**Task to complete**. Arrange the lines below as a Markdown table with the columns No. and Line text, giving each line its own numbered row and leaving out blank lines. Begin at the first line and stop after the line that has "Dari Pedagang Ayam".
_____
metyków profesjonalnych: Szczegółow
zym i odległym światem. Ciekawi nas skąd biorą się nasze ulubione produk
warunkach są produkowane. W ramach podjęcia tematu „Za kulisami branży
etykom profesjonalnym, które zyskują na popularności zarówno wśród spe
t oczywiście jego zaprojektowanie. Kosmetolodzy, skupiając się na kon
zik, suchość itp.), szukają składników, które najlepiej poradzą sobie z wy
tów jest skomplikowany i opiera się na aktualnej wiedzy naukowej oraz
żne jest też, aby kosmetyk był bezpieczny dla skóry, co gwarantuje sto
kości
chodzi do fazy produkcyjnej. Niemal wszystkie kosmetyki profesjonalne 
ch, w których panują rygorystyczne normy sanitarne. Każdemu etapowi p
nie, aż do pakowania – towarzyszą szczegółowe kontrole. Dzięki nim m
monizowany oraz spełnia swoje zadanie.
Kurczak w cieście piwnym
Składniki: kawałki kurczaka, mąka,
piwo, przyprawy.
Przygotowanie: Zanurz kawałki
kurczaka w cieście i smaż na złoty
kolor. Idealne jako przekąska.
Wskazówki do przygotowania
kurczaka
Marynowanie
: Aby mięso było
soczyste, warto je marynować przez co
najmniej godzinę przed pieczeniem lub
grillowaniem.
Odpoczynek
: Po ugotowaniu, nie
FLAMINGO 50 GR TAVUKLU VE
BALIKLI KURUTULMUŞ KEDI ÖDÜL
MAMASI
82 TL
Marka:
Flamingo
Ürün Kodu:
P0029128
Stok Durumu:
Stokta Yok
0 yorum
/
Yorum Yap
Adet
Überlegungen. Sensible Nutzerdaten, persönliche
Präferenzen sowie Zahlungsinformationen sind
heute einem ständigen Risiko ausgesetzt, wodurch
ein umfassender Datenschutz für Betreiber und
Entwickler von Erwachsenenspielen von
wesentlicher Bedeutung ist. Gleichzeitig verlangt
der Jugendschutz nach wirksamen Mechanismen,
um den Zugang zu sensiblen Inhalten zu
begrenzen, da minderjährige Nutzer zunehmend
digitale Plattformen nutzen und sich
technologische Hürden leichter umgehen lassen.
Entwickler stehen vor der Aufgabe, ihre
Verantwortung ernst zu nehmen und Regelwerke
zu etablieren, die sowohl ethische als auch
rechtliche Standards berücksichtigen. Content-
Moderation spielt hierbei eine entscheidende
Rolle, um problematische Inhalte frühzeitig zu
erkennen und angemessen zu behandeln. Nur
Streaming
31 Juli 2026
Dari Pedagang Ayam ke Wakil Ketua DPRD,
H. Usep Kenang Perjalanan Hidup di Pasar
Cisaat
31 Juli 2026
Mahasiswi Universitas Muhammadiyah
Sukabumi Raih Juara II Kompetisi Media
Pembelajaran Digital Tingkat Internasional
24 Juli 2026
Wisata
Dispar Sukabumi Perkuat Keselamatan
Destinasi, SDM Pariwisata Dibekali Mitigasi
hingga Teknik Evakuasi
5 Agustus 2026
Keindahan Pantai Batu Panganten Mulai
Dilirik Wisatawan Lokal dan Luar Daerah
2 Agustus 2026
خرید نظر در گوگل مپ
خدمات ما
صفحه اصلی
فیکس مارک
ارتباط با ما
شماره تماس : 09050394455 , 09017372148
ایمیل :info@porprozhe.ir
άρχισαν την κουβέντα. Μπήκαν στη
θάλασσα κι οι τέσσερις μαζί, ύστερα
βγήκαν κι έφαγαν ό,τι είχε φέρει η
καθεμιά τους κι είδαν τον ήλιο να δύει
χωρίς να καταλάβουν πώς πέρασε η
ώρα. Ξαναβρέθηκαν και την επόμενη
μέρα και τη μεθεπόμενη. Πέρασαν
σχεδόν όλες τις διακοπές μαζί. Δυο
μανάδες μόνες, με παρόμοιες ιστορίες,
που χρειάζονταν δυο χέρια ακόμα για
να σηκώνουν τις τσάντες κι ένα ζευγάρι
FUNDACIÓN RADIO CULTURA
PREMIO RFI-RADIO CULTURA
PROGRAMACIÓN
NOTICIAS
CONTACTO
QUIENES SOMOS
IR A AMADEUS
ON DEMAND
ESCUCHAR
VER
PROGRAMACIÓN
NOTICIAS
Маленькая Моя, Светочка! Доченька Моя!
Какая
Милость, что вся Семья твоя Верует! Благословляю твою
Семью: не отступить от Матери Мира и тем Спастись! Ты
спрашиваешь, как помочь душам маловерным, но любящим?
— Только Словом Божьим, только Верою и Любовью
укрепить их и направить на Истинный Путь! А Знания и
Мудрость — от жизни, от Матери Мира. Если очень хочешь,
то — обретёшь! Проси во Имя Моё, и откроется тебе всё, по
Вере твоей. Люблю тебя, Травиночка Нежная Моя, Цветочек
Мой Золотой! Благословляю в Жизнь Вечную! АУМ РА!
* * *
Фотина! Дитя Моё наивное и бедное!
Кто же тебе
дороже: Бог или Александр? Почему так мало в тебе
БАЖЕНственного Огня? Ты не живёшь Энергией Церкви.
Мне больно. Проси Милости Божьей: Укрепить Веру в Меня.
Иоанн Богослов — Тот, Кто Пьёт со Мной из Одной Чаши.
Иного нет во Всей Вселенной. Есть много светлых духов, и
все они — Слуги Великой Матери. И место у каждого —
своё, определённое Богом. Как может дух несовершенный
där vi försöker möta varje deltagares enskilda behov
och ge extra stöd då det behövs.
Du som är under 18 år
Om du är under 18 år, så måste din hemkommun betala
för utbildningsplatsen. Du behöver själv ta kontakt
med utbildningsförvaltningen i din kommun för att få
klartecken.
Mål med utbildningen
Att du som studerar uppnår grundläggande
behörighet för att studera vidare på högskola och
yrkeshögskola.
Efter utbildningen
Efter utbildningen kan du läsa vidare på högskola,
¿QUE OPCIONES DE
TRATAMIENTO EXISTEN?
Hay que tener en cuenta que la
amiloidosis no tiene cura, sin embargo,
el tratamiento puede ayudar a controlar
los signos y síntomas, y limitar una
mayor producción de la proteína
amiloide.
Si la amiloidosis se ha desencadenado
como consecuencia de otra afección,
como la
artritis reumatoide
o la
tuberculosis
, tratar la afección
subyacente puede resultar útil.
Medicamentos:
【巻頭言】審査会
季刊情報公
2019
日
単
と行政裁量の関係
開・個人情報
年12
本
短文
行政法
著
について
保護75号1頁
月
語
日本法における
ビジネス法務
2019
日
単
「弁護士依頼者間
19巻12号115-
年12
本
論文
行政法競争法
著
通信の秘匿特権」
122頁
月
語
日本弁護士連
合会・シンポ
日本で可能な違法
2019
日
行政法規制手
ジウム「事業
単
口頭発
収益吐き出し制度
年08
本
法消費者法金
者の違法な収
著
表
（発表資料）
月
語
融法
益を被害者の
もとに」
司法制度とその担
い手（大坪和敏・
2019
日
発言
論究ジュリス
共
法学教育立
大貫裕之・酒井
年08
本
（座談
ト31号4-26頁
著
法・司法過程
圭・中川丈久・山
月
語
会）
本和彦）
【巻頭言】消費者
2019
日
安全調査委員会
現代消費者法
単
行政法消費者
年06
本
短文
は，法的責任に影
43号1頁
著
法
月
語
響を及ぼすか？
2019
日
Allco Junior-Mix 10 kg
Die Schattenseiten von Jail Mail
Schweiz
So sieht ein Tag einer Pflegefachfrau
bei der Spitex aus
_____
**Solution for this task**.
| No. | Line text |
|---|---|
| 1 | metyków profesjonalnych: Szczegółow |
| 2 | zym i odległym światem. Ciekawi nas skąd biorą się nasze ulubione produk |
| 3 | warunkach są produkowane. W ramach podjęcia tematu „Za kulisami branży |
| 4 | etykom profesjonalnym, które zyskują na popularności zarówno wśród spe |
| 5 | t oczywiście jego zaprojektowanie. Kosmetolodzy, skupiając się na kon |
| 6 | zik, suchość itp.), szukają składników, które najlepiej poradzą sobie z wy |
| 7 | tów jest skomplikowany i opiera się na aktualnej wiedzy naukowej oraz |
| 8 | żne jest też, aby kosmetyk był bezpieczny dla skóry, co gwarantuje sto |
| 9 | kości |
| 10 | chodzi do fazy produkcyjnej. Niemal wszystkie kosmetyki profesjonalne  |
| 11 | ch, w których panują rygorystyczne normy sanitarne. Każdemu etapowi p |
| 12 | nie, aż do pakowania – towarzyszą szczegółowe kontrole. Dzięki nim m |
| 13 | monizowany oraz spełnia swoje zadanie. |
| 14 | Kurczak w cieście piwnym |
| 15 | Składniki: kawałki kurczaka, mąka, |
| 16 | piwo, przyprawy. |
| 17 | Przygotowanie: Zanurz kawałki |
| 18 | kurczaka w cieście i smaż na złoty |
| 19 | kolor. Idealne jako przekąska. |
| 20 | Wskazówki do przygotowania |
| 21 | kurczaka |
| 22 | Marynowanie |
| 23 | : Aby mięso było |
| 24 | soczyste, warto je marynować przez co |
| 25 | najmniej godzinę przed pieczeniem lub |
| 26 | grillowaniem. |
| 27 | Odpoczynek |
| 28 | : Po ugotowaniu, nie |
| 29 | FLAMINGO 50 GR TAVUKLU VE |
| 30 | BALIKLI KURUTULMUŞ KEDI ÖDÜL |
| 31 | MAMASI |
| 32 | 82 TL |
| 33 | Marka: |
| 34 | Flamingo |
| 35 | Ürün Kodu: |
| 36 | P0029128 |
| 37 | Stok Durumu: |
| 38 | Stokta Yok |
| 39 | 0 yorum |
| 40 | / |
| 41 | Yorum Yap |
| 42 | Adet |
| 43 | Überlegungen. Sensible Nutzerdaten, persönliche |
| 44 | Präferenzen sowie Zahlungsinformationen sind |
| 45 | heute einem ständigen Risiko ausgesetzt, wodurch |
| 46 | ein umfassender Datenschutz für Betreiber und |
| 47 | Entwickler von Erwachsenenspielen von |
| 48 | wesentlicher Bedeutung ist. Gleichzeitig verlangt |
| 49 | der Jugendschutz nach wirksamen Mechanismen, |
| 50 | um den Zugang zu sensiblen Inhalten zu |
| 51 | begrenzen, da minderjährige Nutzer zunehmend |
| 52 | digitale Plattformen nutzen und sich |
| 53 | technologische Hürden leichter umgehen lassen. |
| 54 | Entwickler stehen vor der Aufgabe, ihre |
| 55 | Verantwortung ernst zu nehmen und Regelwerke |
| 56 | zu etablieren, die sowohl ethische als auch |
| 57 | rechtliche Standards berücksichtigen. Content- |
| 58 | Moderation spielt hierbei eine entscheidende |
| 59 | Rolle, um problematische Inhalte frühzeitig zu |
| 60 | erkennen und angemessen zu behandeln. Nur |
| 61 | Streaming |
| 62 | 31 Juli 2026 |
| 63 | Dari Pedagang Ayam ke Wakil Ketua DPRD, |